The Muslim Students’ Association is raising money to aid Syrian refugees.
The MSA is partnering with United Mission for Relief and Development, a humanitarian relief organization, to host a “Serving Up Kindness” banquet on March 1 in the Marvin Center. Student leaders said the event is a way for members of MSA and Muslim students to extend their reach outside campus and actively practice charity, one of the main pillars of their faith.
“I hope people can recognize that even if you’re an American Muslim or just an American student in Washington, D.C., you can still make an impact on things that are happening on the other side of the world,” Abdullah Tauqeer, the co-president of MSA, said.
The event will raise money for United Mission for Relief and Development’s psycho-social support program, which provides Syrian refugees in Jordan with consultations on topics like harassment and hygiene. The program also offers counseling, mental health and rehabilitation services for Syrians affected by the refugee crisis, according to its website.
Tickets for the event cost $20, according to the event’s Facebook page.
The banquet, a first-time event for the MSA that will include a catered dinner, will feature guest speaker Yaser Birjas, the head of the Islamic Law and Theory Department at the AlMaghrib Institute, who will discuss the importance of mental health in the Muslim community, Tauqeer said. He said the event will also feature student performers who will sing or play instruments.
Tauqeer said members of MSA will create “peace wall” in the Marvin Center room, where attendees can write messages to refugees and hang them up. The letters will later be sent to Syrian refugees in Jordan through United Mission for Relief and Development, he said.
“Most of the time, when people raise money to send overseas it is for direct relief, which is obviously a great thing for food, water, clothes – things like that,” Tauqeer said. “But this caught my eye when I was given the option because it was innovative, it was a new way to raise something that’s definitely a need.”
Members have advertised the event on social media and posters hung around campus, Tauqeer said. He said the MSA also reached out to local mosques and MSAs at other universities in the District in the hopes that they will attend.
Tauqeer said the fundraiser is a “concrete way” to help the Syrian refugee crisis because attendees know the funds will be used to improve refugees’ mental health. Members of MSA do not have a target number of attendees or amount of money to raise because the event is being held for the first time, he said.
The MSA also joined a global organization for a weeklong charity event last October that raised money for orphanages and schools in countries like Somalia and Pakistan.
Bushra Idlibi, the chapters and development coordinator for United Mission for Relief and Development, said members of MSA contacted the organization to plan the fundraiser, and about two representatives will attend to the event to speak about the organization. She said members of United Mission for Relief and Development helped MSA secure a speaker and brainstorm details about the event, like the peace wall.
“We are so excited to get the GW students more involved in our programs and volunteering opportunities, so we hope to stay connected in that way,” she said.

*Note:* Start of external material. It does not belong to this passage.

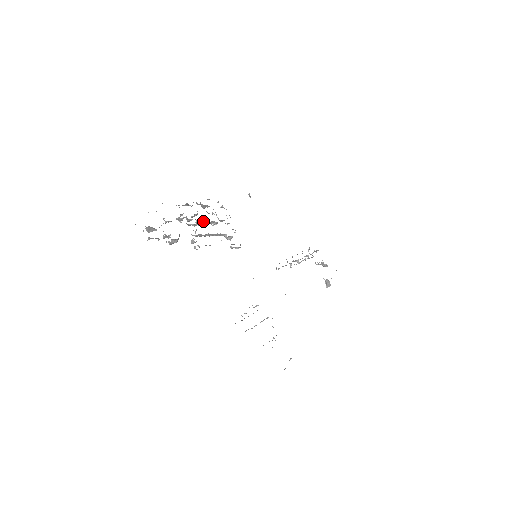
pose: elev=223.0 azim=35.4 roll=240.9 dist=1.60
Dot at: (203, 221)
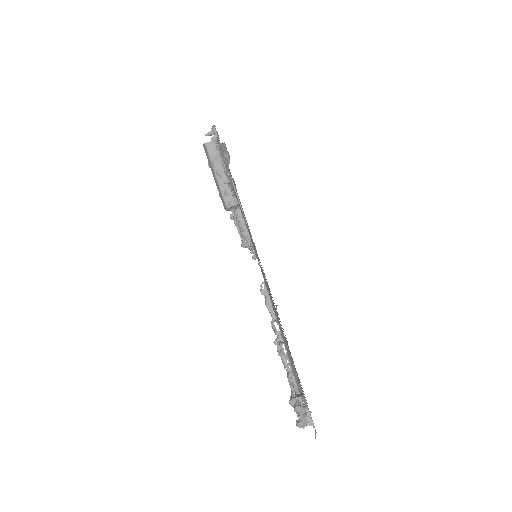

Isha Rauf, the co-president of the MSA, said the organization and the wider Muslim community at GW are always looking for ways to give back to their religious community. She said the event is an opportunity to donate to an international cause rather than local organizations, which the association has typically focused on in the past.
“It’s not just restricted to people who a part of the MSA or to only our Muslim students on campus – this is an event open to everyone and we want everyone to feel welcome here,” Rauf said. “It’s just an event for us to get people more aware of what’s happening.”
She added that the Syrian refugee crisis, the Yemeni crisis and the Palestinian crisis are some of the biggest issues facing the Muslim world. The Syrian refugee crisis began in 2011 after a conflict between the Syrian president and protesters sparked a civil war, pushing thousands of Syrians to flee to nearby countries.
“We really felt that the message was important and something that we could actually back instead of feeling like we were only half-heartedly doing this event,” Rauf said.
Sophia Mohamed, the secretary of MSA, said donations and money raised during the event will go toward lessons on coping mechanisms, mitigating trauma and critical thinking for Syrian refugees. All of the resources are geared toward refugee families, specifically women and children, she said.
“As students, we have the power to bring attention to significant issues that we are passionate about and it is something that we should always strive to do because we can make a great difference,” Mohamed said.